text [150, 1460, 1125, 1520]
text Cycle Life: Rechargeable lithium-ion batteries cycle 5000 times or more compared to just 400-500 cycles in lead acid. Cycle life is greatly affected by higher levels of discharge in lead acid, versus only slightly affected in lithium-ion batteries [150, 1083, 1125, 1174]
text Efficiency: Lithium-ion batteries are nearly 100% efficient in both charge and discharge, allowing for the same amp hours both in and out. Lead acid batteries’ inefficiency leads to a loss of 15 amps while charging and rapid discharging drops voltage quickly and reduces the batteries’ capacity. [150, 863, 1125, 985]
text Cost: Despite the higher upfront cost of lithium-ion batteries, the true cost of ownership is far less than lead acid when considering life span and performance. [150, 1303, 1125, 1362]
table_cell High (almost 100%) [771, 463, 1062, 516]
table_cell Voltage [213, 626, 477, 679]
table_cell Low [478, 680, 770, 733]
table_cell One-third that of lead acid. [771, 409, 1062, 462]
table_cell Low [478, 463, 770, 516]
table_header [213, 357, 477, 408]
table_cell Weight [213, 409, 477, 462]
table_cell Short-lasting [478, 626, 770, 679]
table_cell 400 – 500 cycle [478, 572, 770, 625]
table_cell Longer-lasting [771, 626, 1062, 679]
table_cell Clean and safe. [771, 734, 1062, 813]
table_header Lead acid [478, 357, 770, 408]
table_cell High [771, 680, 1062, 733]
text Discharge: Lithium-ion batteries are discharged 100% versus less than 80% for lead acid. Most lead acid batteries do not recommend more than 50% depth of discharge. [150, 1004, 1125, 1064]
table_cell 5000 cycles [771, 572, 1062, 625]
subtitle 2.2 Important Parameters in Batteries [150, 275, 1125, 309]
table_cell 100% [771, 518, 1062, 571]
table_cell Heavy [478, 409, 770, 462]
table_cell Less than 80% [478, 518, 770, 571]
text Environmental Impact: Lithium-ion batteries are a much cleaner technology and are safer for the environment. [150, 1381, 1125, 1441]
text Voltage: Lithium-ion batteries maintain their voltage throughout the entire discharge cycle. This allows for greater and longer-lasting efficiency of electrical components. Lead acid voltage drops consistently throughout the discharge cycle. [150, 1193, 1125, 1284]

ASSIGNMENT:
Give the material above again, word for word.

WRITTEN RESPONSE:
text [150, 1460, 1125, 1520]
text Cycle Life: Rechargeable lithium-ion batteries cycle 5000 times or more compared to just 400-500 cycles in lead acid. Cycle life is greatly affected by higher levels of discharge in lead acid, versus only slightly affected in lithium-ion batteries [150, 1083, 1125, 1174]
text Efficiency: Lithium-ion batteries are nearly 100% efficient in both charge and discharge, allowing for the same amp hours both in and out. Lead acid batteries’ inefficiency leads to a loss of 15 amps while charging and rapid discharging drops voltage quickly and reduces the batteries’ capacity. [150, 863, 1125, 985]
text Cost: Despite the higher upfront cost of lithium-ion batteries, the true cost of ownership is far less than lead acid when considering life span and performance. [150, 1303, 1125, 1362]
table_cell High (almost 100%) [771, 463, 1062, 516]
table_cell Voltage [213, 626, 477, 679]
table_cell Low [478, 680, 770, 733]
table_cell One-third that of lead acid. [771, 409, 1062, 462]
table_cell Low [478, 463, 770, 516]
table_header [213, 357, 477, 408]
table_cell Weight [213, 409, 477, 462]
table_cell Short-lasting [478, 626, 770, 679]
table_cell 400 – 500 cycle [478, 572, 770, 625]
table_cell Longer-lasting [771, 626, 1062, 679]
table_cell Clean and safe. [771, 734, 1062, 813]
table_header Lead acid [478, 357, 770, 408]
table_cell High [771, 680, 1062, 733]
text Discharge: Lithium-ion batteries are discharged 100% versus less than 80% for lead acid. Most lead acid batteries do not recommend more than 50% depth of discharge. [150, 1004, 1125, 1064]
table_cell 5000 cycles [771, 572, 1062, 625]
subtitle 2.2 Important Parameters in Batteries [150, 275, 1125, 309]
table_cell 100% [771, 518, 1062, 571]
table_cell Heavy [478, 409, 770, 462]
table_cell Less than 80% [478, 518, 770, 571]
text Environmental Impact: Lithium-ion batteries are a much cleaner technology and are safer for the environment. [150, 1381, 1125, 1441]
text Voltage: Lithium-ion batteries maintain their voltage throughout the entire discharge cycle. This allows for greater and longer-lasting efficiency of electrical components. Lead acid voltage drops consistently throughout the discharge cycle. [150, 1193, 1125, 1284]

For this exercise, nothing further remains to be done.